Some of the startups to benefit will be close to home. For example, Reju is a French-owned textile recycling startup that recently announced plans to build their first industrial-scale plants in France. The changing laws will also benefit US firms like Circ, which is building a commercial plant in France.
Yet many companies in the business of clothes recycling are pointing out that they need more support from the EU if they are to build enough infrastructure required to reach circular policy goals.
This is the message from the European Circular Textile Coalition established in response to the EU law. It is led by materials regeneration company Reju. It includes Resortecs, Coleo, Les Tissage de Charlieu, Synergies TLC, Nouvelles Fibres Textiles, Sympany, European Spinning Group, Ariadne Innovation, Erdotex, Utexbel, and Noyfil.
They argue that the EU must support companies like them, with the tech and know-how to carry out recycling and help the region get the most out of its discarded textiles.

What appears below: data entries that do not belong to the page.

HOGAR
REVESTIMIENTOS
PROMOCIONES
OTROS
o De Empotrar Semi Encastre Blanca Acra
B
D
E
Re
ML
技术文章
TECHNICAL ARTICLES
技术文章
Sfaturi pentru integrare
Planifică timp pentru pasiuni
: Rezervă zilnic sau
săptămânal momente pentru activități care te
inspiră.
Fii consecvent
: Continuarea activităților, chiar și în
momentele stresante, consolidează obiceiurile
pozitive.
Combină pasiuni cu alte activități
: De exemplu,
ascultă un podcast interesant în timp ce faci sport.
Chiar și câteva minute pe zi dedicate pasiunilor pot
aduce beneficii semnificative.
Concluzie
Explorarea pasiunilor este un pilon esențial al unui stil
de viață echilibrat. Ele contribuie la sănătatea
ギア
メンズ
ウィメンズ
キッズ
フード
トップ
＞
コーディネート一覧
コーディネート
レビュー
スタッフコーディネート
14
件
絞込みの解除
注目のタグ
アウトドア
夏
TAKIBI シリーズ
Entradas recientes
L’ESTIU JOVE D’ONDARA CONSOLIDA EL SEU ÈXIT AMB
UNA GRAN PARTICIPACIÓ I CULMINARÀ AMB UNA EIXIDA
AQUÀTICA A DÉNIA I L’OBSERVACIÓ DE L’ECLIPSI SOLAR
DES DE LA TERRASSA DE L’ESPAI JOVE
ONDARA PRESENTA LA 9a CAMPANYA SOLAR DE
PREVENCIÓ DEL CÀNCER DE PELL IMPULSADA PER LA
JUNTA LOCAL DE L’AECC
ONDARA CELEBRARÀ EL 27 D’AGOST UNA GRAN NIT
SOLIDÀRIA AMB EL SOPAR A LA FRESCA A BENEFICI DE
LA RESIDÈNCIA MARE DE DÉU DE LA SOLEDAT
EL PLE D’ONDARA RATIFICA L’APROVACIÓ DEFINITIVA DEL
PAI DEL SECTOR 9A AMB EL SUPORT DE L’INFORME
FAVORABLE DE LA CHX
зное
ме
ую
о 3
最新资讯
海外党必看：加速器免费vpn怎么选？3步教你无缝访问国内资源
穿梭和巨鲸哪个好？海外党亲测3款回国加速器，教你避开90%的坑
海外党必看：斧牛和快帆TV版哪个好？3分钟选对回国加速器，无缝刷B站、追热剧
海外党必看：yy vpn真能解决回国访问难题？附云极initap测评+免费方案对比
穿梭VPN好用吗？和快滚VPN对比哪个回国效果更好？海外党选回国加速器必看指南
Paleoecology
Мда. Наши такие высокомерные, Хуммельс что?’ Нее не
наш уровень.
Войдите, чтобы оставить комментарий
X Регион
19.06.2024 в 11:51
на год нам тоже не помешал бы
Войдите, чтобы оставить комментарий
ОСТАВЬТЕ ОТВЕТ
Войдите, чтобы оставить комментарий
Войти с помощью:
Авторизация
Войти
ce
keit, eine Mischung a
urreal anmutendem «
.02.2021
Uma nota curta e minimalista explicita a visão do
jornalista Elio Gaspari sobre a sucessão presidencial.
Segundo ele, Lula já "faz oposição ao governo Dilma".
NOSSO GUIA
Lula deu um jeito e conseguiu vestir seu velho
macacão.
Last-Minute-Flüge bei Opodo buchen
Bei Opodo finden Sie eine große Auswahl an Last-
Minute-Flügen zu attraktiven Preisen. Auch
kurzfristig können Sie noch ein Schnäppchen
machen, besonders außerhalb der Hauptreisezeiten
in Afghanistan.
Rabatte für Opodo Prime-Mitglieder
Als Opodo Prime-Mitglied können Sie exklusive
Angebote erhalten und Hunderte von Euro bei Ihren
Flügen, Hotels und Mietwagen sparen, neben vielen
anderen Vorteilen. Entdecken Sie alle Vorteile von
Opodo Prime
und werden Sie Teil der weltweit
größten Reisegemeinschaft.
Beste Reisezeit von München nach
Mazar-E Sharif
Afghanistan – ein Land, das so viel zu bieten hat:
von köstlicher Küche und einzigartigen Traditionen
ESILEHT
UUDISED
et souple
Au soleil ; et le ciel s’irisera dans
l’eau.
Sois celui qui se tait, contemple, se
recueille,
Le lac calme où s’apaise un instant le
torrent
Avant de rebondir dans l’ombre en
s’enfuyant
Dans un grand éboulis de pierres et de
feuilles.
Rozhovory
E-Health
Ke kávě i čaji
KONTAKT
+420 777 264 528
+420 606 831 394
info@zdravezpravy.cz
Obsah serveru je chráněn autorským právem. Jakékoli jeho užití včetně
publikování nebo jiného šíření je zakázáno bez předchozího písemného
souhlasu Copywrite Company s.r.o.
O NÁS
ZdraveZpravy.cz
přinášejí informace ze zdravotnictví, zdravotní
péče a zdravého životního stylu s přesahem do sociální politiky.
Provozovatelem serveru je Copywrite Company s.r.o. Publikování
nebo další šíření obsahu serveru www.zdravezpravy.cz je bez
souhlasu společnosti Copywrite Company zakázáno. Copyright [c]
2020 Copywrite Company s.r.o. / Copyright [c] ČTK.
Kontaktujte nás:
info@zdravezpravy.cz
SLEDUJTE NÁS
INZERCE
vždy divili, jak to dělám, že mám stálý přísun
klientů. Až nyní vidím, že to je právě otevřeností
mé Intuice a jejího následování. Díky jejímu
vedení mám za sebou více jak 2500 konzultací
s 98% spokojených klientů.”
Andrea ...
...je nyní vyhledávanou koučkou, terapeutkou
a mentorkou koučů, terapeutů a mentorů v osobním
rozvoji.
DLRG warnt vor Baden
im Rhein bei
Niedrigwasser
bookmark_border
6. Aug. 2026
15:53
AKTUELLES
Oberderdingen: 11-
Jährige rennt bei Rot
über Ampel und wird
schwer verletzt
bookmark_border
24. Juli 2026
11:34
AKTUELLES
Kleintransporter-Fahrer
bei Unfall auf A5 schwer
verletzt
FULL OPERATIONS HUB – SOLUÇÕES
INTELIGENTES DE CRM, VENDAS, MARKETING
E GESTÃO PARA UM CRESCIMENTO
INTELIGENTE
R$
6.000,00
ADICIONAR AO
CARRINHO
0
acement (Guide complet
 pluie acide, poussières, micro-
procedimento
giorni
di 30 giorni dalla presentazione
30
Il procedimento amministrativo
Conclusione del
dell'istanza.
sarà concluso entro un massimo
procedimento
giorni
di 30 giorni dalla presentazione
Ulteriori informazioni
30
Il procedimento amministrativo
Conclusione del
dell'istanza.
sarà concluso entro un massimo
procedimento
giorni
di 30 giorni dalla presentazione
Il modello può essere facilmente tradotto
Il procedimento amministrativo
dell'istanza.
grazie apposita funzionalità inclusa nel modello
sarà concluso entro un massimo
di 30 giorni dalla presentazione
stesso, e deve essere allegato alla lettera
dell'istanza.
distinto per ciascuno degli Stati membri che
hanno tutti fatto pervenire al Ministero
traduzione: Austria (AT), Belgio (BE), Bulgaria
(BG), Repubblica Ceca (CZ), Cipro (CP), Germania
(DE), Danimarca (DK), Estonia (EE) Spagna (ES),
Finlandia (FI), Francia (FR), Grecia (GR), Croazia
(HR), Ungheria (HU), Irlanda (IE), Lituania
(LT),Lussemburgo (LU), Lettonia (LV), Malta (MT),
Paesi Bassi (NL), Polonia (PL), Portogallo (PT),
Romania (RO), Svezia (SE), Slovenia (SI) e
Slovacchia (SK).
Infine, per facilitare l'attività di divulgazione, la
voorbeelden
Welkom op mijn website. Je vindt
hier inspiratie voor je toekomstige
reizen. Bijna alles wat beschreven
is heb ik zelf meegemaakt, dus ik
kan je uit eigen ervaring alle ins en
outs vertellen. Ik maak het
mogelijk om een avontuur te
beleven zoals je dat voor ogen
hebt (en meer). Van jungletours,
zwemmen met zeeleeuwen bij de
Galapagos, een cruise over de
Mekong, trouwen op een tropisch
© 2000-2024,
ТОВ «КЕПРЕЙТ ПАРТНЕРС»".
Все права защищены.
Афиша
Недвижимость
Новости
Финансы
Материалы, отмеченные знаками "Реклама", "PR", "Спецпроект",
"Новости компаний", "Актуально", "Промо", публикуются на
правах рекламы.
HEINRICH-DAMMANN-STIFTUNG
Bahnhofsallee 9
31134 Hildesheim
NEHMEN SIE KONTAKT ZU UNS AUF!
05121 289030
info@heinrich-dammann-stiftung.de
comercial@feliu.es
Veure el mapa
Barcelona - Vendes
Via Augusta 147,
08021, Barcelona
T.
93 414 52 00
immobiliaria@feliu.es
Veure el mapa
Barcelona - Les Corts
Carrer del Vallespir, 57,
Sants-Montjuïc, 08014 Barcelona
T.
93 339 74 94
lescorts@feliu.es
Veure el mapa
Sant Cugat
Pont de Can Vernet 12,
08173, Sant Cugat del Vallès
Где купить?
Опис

The group wants government support for textile recyclers but also more overlooked parts of the circular fashion supply chain, like sorting and collection, or companies that specialise re-introducing recycled textiles back onto the market.
The EU is also being called on to address the impacts which its new law will have on developing countries, which play a huge role in upcycling, repairing, and re-selling discarded textiles originating from northern markets.
Non-profits representing secondhand textile markets on the African continent are calling for EU countries to send a portion of their producer fees to the countries responsible for sorting and re-selling unwanted textiles. This would be to fund better recycling infrastructure in these countries, acknowledging the continuing role that they will play until the EU builds domestic capacity.
The EU and France are leading the way in incentivising companies to produce more sustainably and more durably. The next part of the puzzle for Europe will be expanding regional recycling capacity so it can turn its growing supply of low-quality, used textiles into high-quality goods at industrial scale.